Wednesday, June 21, 2006

Back Into The Religious Fray

Since traditional media prefer to promote right wing blowhard Christian activists on a mission to remake our government according to their limited interpretation of morality, I’ve decided to make a concerted effort to help publicize the works of Christian people and organizations fighting to take their religion back from the conmen/women who are peddling a warped Christianity in order to manipulate people and attain political power. I’m going to start with Randall Balmer, an Evangelical taking on the religious right.

The kind of religious plurality that Randall Balmer describes in his essay, “Jesus Is Not A Republican” excerpted from his soon to be released book, Thy Kingdom Come: How the Religious Right Distorts the Faith and Threatens America: An Evangelical's Lament, is appealing, even to an atheist like me. This is the kind of work that I hope Christians will read, especially those that are uncomfortable with the public face that has been put on their religion by the loudest spokesmen for the religious right. Repairing the damage that the religious right has done will not be a passive endeavor.

There is a very real and powerful movement in this country that is intent on creating a theocratic state, ignoring it simply because it is too uncomfortable to discuss will not do us any good as a society. In this media crazed environment, thoughtful religious voices are being marginalized while loud-mouthed religious right activists are given more airtime than the rest of us should have to endure. I have heard over and over from self identified Christians that the religious right doesn’t speak for them and I take them at their word, but the religious right, in conjuncture with the GOP, is using Christianity as a means to gain political power and Randall Balmer makes a great case that it’s time to reclaim your religion and begin marginalizing the political faction so that the ties between religion and politics can be broken for good. That would be great for the country, and as Balmer argues beautifully, better for religion as well.

I may not have any use for religion in my life, but I have no desire to restrict its practice. I honestly believe in religious tolerance, I just don’t believe in tolerating a movement that seeks to legislate the morality of one particular religion. Thank the Founding Fathers for the First Amendment!

5 Comments:

Anonymous Anonymous said...

Hey Liberal girl next door. I have an idea for a clever website. "Republicans Anonymous" A website for disillusioned fiscal conservatives, recovering fascists, blinded loyalists, cowed slaves, misdirected spiritualists, or whatever. It could be entertaining and enlightening. Regular pundits, honest republicans, psuedo-republican wannabees, comics, clowns and nere-do-wells could write about current events in the context of conservative insanity. I'll never put it together cuz I'm hardly computer literate. Well, what do you think?
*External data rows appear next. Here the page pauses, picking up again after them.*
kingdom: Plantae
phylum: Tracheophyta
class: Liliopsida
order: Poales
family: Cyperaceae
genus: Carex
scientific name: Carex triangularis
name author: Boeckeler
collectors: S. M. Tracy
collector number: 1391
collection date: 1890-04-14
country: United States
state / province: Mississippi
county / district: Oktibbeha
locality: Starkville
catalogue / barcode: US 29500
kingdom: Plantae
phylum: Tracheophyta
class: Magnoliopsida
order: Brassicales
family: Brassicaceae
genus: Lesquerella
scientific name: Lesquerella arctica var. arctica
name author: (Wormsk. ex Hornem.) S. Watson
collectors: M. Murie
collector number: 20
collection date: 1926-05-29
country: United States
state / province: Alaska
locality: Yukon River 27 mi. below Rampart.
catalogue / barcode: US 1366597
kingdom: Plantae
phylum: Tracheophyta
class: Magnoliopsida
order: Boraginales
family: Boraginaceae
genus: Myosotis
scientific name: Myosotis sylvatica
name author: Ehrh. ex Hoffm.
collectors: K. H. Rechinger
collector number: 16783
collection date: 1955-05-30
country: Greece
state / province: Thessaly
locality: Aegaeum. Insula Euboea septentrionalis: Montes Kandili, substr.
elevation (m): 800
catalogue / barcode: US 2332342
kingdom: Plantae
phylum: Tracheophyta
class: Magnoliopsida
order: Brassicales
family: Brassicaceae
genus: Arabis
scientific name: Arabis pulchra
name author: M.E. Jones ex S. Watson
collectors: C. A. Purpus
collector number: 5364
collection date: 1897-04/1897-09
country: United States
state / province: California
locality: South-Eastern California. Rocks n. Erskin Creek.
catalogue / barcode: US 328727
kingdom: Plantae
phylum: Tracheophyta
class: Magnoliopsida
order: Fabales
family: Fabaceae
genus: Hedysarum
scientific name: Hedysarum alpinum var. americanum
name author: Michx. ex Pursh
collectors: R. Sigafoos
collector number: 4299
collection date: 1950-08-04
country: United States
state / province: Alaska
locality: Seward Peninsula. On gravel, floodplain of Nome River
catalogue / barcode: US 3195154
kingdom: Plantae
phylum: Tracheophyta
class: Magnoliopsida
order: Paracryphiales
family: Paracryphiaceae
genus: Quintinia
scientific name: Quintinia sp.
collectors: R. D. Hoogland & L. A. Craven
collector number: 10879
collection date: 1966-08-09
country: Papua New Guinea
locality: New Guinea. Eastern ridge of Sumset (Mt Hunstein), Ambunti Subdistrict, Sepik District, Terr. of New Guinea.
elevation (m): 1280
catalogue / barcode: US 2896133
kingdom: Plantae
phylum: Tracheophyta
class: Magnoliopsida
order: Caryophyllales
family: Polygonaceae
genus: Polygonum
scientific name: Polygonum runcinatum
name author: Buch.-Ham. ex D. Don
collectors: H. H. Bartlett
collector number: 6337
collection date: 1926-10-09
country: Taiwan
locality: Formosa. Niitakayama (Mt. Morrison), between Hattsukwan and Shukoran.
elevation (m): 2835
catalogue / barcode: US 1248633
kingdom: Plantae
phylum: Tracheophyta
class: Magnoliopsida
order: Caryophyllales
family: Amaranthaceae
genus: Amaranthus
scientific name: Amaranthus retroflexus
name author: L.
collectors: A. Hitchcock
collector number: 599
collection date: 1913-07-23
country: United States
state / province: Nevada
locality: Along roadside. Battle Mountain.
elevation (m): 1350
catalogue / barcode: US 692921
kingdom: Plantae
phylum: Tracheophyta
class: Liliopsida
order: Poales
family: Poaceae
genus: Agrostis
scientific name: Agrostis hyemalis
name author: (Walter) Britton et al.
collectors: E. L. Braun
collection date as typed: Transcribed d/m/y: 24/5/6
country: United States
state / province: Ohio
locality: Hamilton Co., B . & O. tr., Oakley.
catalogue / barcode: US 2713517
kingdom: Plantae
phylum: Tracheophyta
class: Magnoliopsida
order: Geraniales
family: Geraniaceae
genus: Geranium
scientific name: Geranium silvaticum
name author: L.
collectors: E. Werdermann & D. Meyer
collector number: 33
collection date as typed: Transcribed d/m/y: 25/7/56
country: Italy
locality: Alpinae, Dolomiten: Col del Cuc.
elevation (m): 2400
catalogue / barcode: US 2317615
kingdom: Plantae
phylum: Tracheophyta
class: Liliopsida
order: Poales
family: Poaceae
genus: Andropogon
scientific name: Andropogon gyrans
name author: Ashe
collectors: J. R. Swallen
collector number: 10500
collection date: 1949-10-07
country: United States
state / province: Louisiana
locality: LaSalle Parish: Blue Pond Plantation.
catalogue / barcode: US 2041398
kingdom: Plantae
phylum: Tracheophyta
BTW, "Faith is the substance of things hoped for, the evidence of that which is unseen", (a bibble scripture), determines the Doctrine of Faith, which we can conclude to mean: we can neither to prove nor disprove the existence of God. 'Evidence' is not proof. And, if God's existence were provable, what would then be the meaning of faith and hope? Only frick'n fundamentalists enforce an absolute assurity, even though this is not scriptural.

"Republicans Anonymous", a Help website for those who were once blind but didn't know it.

Huh? Huh?

4:46 PM  
Blogger Graeme said...

I think many of these people have already drank the kool aid

10:41 PM  
Anonymous Anonymous said...

Yuh, an like whatever, man. They drunk the cool aid, so like uuuh... the cool aid... uuh, like, you know, whatever.

11:09 PM  
Anonymous Anonymous said...

Interesting essay, and I wish Mr. Balmer well in his efforts to wrest Jesus from the clutches of Jerry Falwell and his ilk.

1:49 AM  
Anonymous Anonymous said...

I am reading American Theocracy at the moment and find it an essential read on oil, radical right, and debt.
My view of the reasons for the Iraq war has changed. I am still opposed to it today, but I have a better understanding of why they did it and why they lied about it to further themselves.